DOCUMENT PASSAGE.
Ken Eastham obituary

Ken Eastham had the distinction in March 1983 (according to research by Hansard) of being the first MP to mention Nelson Mandela’s name in the House of Commons.
Ken Eastham had the distinction in March 1983 (according to research by Hansard) of being the first MP to mention Nelson Mandela’s name in the House of Commons. Photograph: Allstar/Alamy

The career path of the former MP Ken Eastham, who has died aged 96, was at one time in the last century typical of many of those who sought to pursue a life in Labour politics. Had he been from Yorkshire, he could have stepped from the pages of a novel by JB Priestley, a stalwart representative of the common sense of the common man.

He was an industrial engineer, a trade union shop steward and a Manchester City councillor before arriving at the age of 51 at Westminster. There he proved to be reliably diligent in the pursuit of the interests of his Manchester Blackley constituents and of the English north-west, without ever seeking public reward or caring about personal recognition.

RECORDS SUPPLIED.

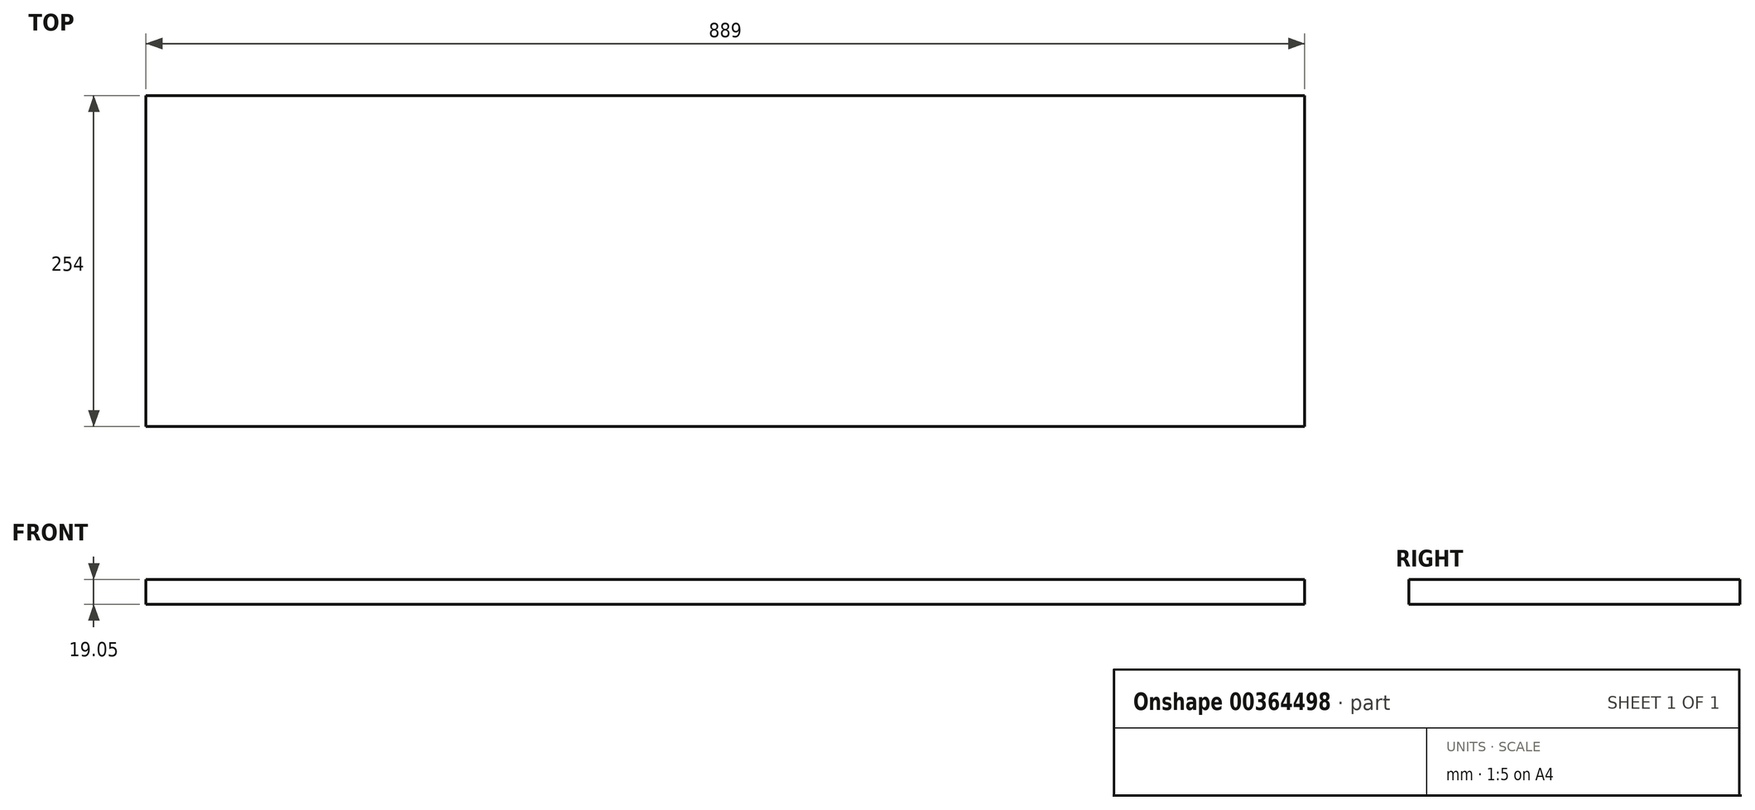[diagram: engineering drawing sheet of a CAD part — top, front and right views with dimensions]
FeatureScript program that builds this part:
annotation { "Feature Type Name" : "Feature", "Feature Type Description" : "" }
export const myFeature = defineFeature(function(context is Context, id is Id, definition is map)
    precondition{}
    {
        {
            var Q0;
            Q0=qCreatedBy(makeId("Top.planeOp"),FACE);
            var sketch = newSketch(context, id + "F0", { "sketchPlane" : qUnion([Q0])});
            skLineSegment(sketch, "E0.bottom", {"start": v(0, 0) * mm, "end": v(889, 0) * mm});
            skLineSegment(sketch, "E0.top", {"start": v(0, 254) * mm, "end": v(889, 254) * mm});
            skLineSegment(sketch, "E0.left", {"start": v(0, 0) * mm, "end": v(0, 254) * mm});
            skLineSegment(sketch, "E0.right", {"start": v(889, 0) * mm, "end": v(889, 254) * mm});
            skSolve(sketch);
        }
        {
            var Q0;
            Q0=qSketchRegion(id+"F0",true);
            extrude(context, id + "F1", {"entities" : qUnion([Q0]), "depth" : 19.05 * mm});
        }
    });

TO-DO LIST.
- a) Copy out the CAD records word for word, including their FeatureScript code, and leave out the pictures.
- b) Carry on the obituary of Ken Eastham from the point where it stops.

ANSWERS PROVIDED.
- a)
[diagram: engineering drawing sheet of a CAD part — top, front and right views with dimensions]
FeatureScript program that builds this part:
annotation { "Feature Type Name" : "Feature", "Feature Type Description" : "" }
export const myFeature = defineFeature(function(context is Context, id is Id, definition is map)
    precondition{}
    {
        {
            var Q0;
            Q0=qCreatedBy(makeId("Top.planeOp"),FACE);
            var sketch = newSketch(context, id + "F0", { "sketchPlane" : qUnion([Q0])});
            skLineSegment(sketch, "E0.bottom", {"start": v(0, 0) * mm, "end": v(889, 0) * mm});
            skLineSegment(sketch, "E0.top", {"start": v(0, 254) * mm, "end": v(889, 254) * mm});
            skLineSegment(sketch, "E0.left", {"start": v(0, 0) * mm, "end": v(0, 254) * mm});
            skLineSegment(sketch, "E0.right", {"start": v(889, 0) * mm, "end": v(889, 254) * mm});
            skSolve(sketch);
        }
        {
            var Q0;
            Q0=qSketchRegion(id+"F0",true);
            extrude(context, id + "F1", {"entities" : qUnion([Q0]), "depth" : 19.05 * mm});
        }
    });

- b)
Eastham’s 18 years in the House of Commons, following his previous 18 years as a councillor for the Beswick area of east Manchester, coincided precisely with the tenure of the Conservative governments elected between 1979 and 1997, thus consigning him to a parliamentary life spent entirely in opposition. He was nevertheless quietly relentless in his criticism of government policy and in attempting to ameliorate its impact on his constituents.

In his maiden speech, during the debate on the first budget of Margaret Thatcher’s administration, his experience as chair of Manchester’s planning and education committees enabled him to warn of the “grave disaster” he foresaw from the effect of public expenditure cuts on services provided by local government. “This is a budget that will eat away the seed corn of the nation’s future,” Eastham told the chancellor, Sir Geoffrey Howe.

He harried ministers throughout his career on issues relating to the everyday lives of the people of his beloved home city, and often drew attention to the distinction between the lifestyles of those he termed “fat cats” and the lives of their employees who had made such comparative luxury possible. He was a member of the employment select committee from 1983, and in 1987 was appointed as Labour’s regional whip for the north-west, remaining in the whips’ office until the 1992 election. He was also vice-chair of the parliamentary Labour party’s trade and industry committee and trade union group.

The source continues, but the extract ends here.